# 2 Caselüfter? JA/NEIN



## obelixx (10. Februar 2005)

Also ich hab konstante zwischen 45 und 55° Temperatur ich habe jetzt auch noch einen Gehäuselüfter eingebaut! und es hat sich nicht gebessert Soll ich mir jetzt noch einen 2. Lüfter kaufen?
Ich hab nämlich auch noch 2 10cm*5cm große Luftschlitze drin!


----------



## Psycho_Dad (10. Februar 2005)

Ich habe mir letztes Jahr im April ein neues Midi-Gehäuse sammt Lüfter zugelegt, weil mein altes Gehäuse sich bis an die 65°C erwärmt hatte.
Da mein neues Gehäuse über einen Temperaturfühler verfügt, weiss ich jetzt, das im inneren 25 - 30°C herschen.
Ich habe folgende Lüfter (da ich nicht mehr die Maße der Lüfter weiss, schreibe ich "gross" und "klein"):
- Einen Lüfter (klein) der vor den Festplatten angebracht ist und die Luft INS Gehäuse saugt.
- Einen Lüfter an der Seite (gross), der die Luft AUS dem Gehäuse saugt.
- Einen Lüfter der hinten (gross) sitzt und ebenfalls die Luft AUS dem Gehäuse saugt.
- Das Netzteil, welches ebenfalls die Luft AUS dem Gehäuse zieht.

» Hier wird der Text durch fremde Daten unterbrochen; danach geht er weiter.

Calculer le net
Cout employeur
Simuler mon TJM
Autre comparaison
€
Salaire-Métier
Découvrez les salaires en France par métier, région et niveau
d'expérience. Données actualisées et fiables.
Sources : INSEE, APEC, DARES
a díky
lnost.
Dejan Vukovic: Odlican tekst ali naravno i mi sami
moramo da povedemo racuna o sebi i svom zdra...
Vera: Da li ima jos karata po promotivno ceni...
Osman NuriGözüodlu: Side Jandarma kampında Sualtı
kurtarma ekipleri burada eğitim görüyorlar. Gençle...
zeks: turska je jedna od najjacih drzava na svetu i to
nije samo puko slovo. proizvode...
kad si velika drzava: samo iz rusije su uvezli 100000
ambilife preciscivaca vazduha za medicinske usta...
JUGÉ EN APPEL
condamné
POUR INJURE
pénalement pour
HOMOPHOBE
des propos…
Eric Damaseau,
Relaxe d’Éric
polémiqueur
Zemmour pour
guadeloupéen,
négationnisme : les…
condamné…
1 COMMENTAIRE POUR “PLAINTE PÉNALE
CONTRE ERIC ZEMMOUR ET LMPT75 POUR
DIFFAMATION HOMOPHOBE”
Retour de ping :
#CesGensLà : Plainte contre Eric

Ich würde einfach mal sagen, wenn Du noch Platz für Lüfter hast, dann nutze ihn. Spätestens im Sommer wird sich Dein Rechner bedanken. 
Aber achte darauf, das Du leise Lüfter nimmst. Viele Lüfter machen mehr lärm und wenn die vom Lautstärkepegel zu hoch sind, dann gibt das ein schön, lautes surren im Hintergrund. Also Augen auf beim Eierkauf! 

Gruss

Psycho_Dad


----------



## Cheese (11. Februar 2005)

Also auch wenn du konstante Temperaturen hast, würd ich dir empfehlen, doch noch einen weiteren Lüfter einzubauen.

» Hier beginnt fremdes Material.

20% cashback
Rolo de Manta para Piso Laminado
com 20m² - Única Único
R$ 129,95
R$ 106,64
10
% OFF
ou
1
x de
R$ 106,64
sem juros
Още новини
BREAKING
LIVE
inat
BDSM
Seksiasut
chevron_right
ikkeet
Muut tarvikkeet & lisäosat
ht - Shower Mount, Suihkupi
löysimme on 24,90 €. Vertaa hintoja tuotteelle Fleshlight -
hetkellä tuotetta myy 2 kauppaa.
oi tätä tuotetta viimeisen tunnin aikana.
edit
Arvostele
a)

Ich bin da folgender Meinung: Je kühler es im Case ist, desto länger leben auch deine Komponenten... Ich selber hab ein Thermalthake Xaser III V2000A und ich hab 7 Caselüfter, da merkt man schon was. 2 Lüfter saugen an der Front Lüft an und kühlen die Festplatten, an der Seite sitzen 2, die auch Luft auf den Proz und die Graphikkarte blasen, hinten 2, die die Luft absaugen und nach außen befördern und oben einer, der die Abwärme auch nach außen befördert. Hab Temeraturen von ca 20° im Inneren....


----------



## fred31 (11. Februar 2005)

Ich würde ja raten:

kauf Dir nen zweiten Lüfter und schalte beide in Reihe. Dadurch wird Dein gehäuse zwar nur wenig cooler (kühler) als mit einem, aber Du hast echt weniger Lärmbelästigung!

Alternativ gibbet wärmeabhängige Lüfter auch von Artic


----------